It's difficult to explain why watching someone on their deathbed creates a certain grim fascination. Are we compelled to ask what it will be like to find ourselves in such a position -- which we someday surely will?
Perhaps, but it's nearly inconceivable to think that a director would make a one-hour and 55-minute movie about a bed-ridden man who's on the verge of expiring -- even if that man is Louis XIV, the great Sun King of France and the longest reigning monarch in the country's history. Louis died in 1715 after 72 years on his gilded throne.
Catalan director Albert Serra takes on the challenge of creating a movie about a dying man, embracing nearly every hazard such a task entails. He uses no flashbacks and does little to flesh out Louis' career. He surrounds Louis with courtiers and physicians who plead with him to eat and who execute the few orders he manages to give.
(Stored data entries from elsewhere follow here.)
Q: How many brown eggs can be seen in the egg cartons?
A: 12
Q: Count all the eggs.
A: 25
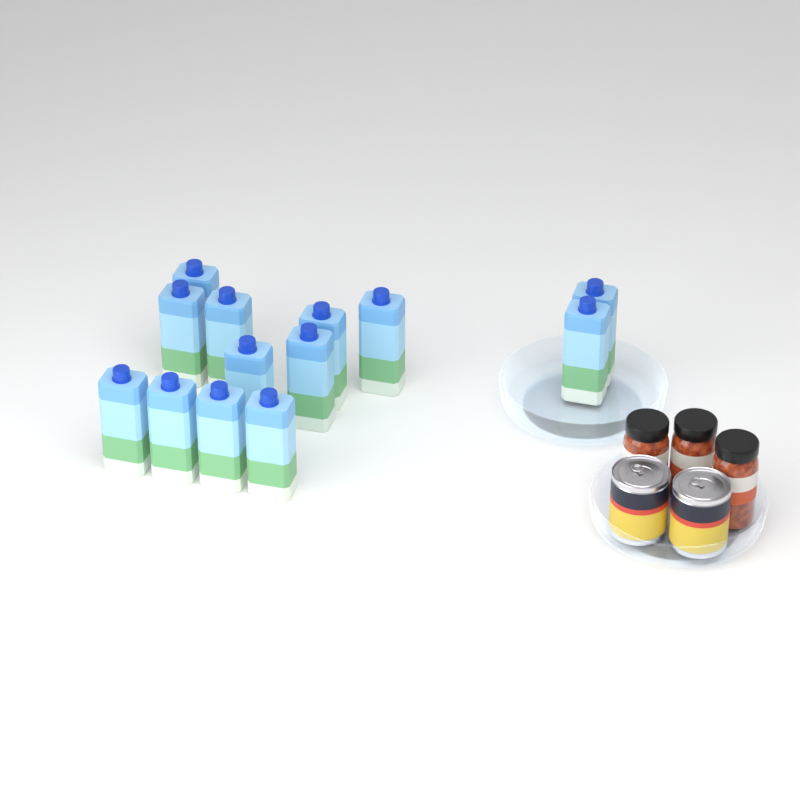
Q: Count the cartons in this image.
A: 13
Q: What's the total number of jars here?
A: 3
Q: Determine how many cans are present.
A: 2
Any sign of life from the dying monarch -- even nibbling a biscuit -- becomes a cause for hope and elation.
Louis is played by Jean-Pierre Leaud, whose long history in French cinema began when he played young Antoine Doinel in Francois Truffaut's landmark 1959 film, The 400 Blows.
Now, 72, Leaud takes on the appearance of a magnificent ruin as Louis lies in his bed at Versailles. Although much of his time on screen is spent in the prone position, Leaud conveys the manner of a man who has known little other than the royal life. Whether he's chatting about the looks of women in the court or descending into the abyss that awaits, Louis remains the king.
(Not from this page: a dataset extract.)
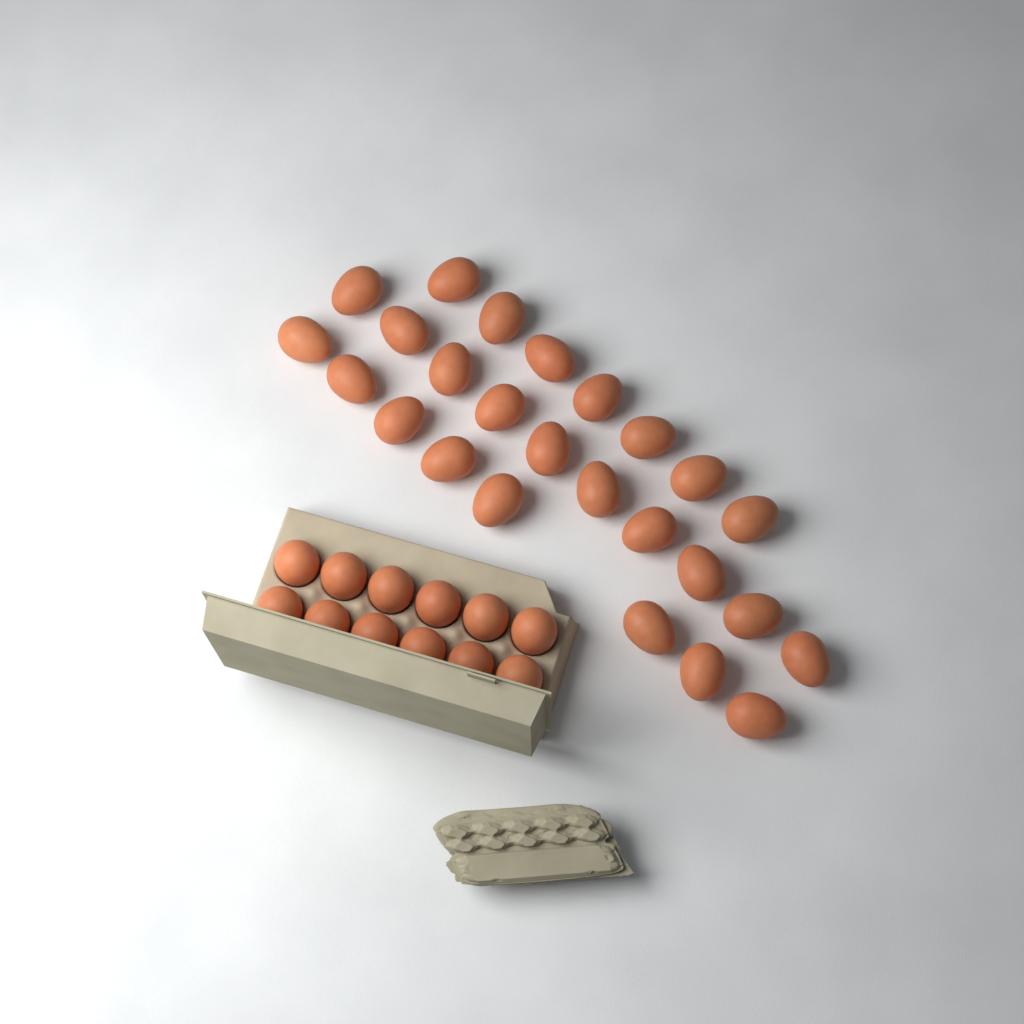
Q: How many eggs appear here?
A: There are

True to the movie's mood, Serra includes Louis' final request: He wanted his heart to be cut out and mummified, a command that seems to emphasize the king's assurance of his place in history.
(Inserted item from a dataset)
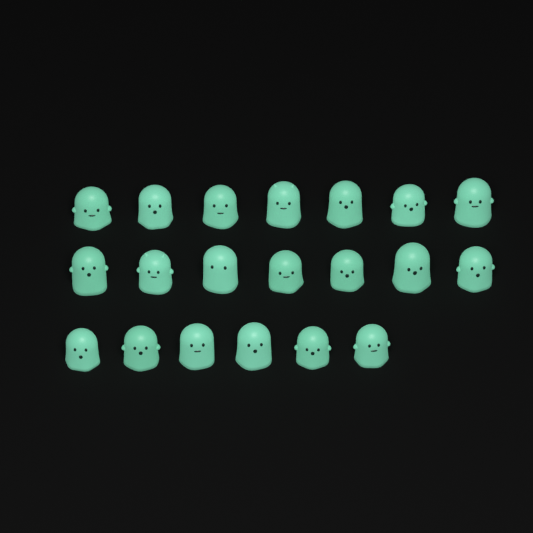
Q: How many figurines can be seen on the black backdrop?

Ultimately, Louis seems more accepting of his fate than the gaggle of advisors who surround him, characters who understand that the center of their world is on the verge of vanishing. They try to force Louis to drink, but drops of water only dribble down the great man's chin. Louis' doctors debate about whether they erred in not amputating Louis' gangrenous leg.
Serra surely will tax some viewers' patience. Slowly paced and composed of minor inflections leading up to the monarch's death, Louis XIV gives us few insights into the events of the period, which probably won't bother those who have forgotten that among Louis' signature accomplishments was revocation of the Edict of Nantes, which had granted rights to France's Protestants.
Historians quibble about why Louis was called the Sun King, but everyone acknowledges that Louis ruled by what he deemed divine right, an imperative that gave him absolute authority. Serra's movie doesn't exactly keep us on the edge of our seats, but few -- if any -- filmmakers would have thought to focus on the final hours of the Sun King and the dying of what had been his magnificent light. Whatever the movie's challenges for viewers, I'm grateful that Serra made it.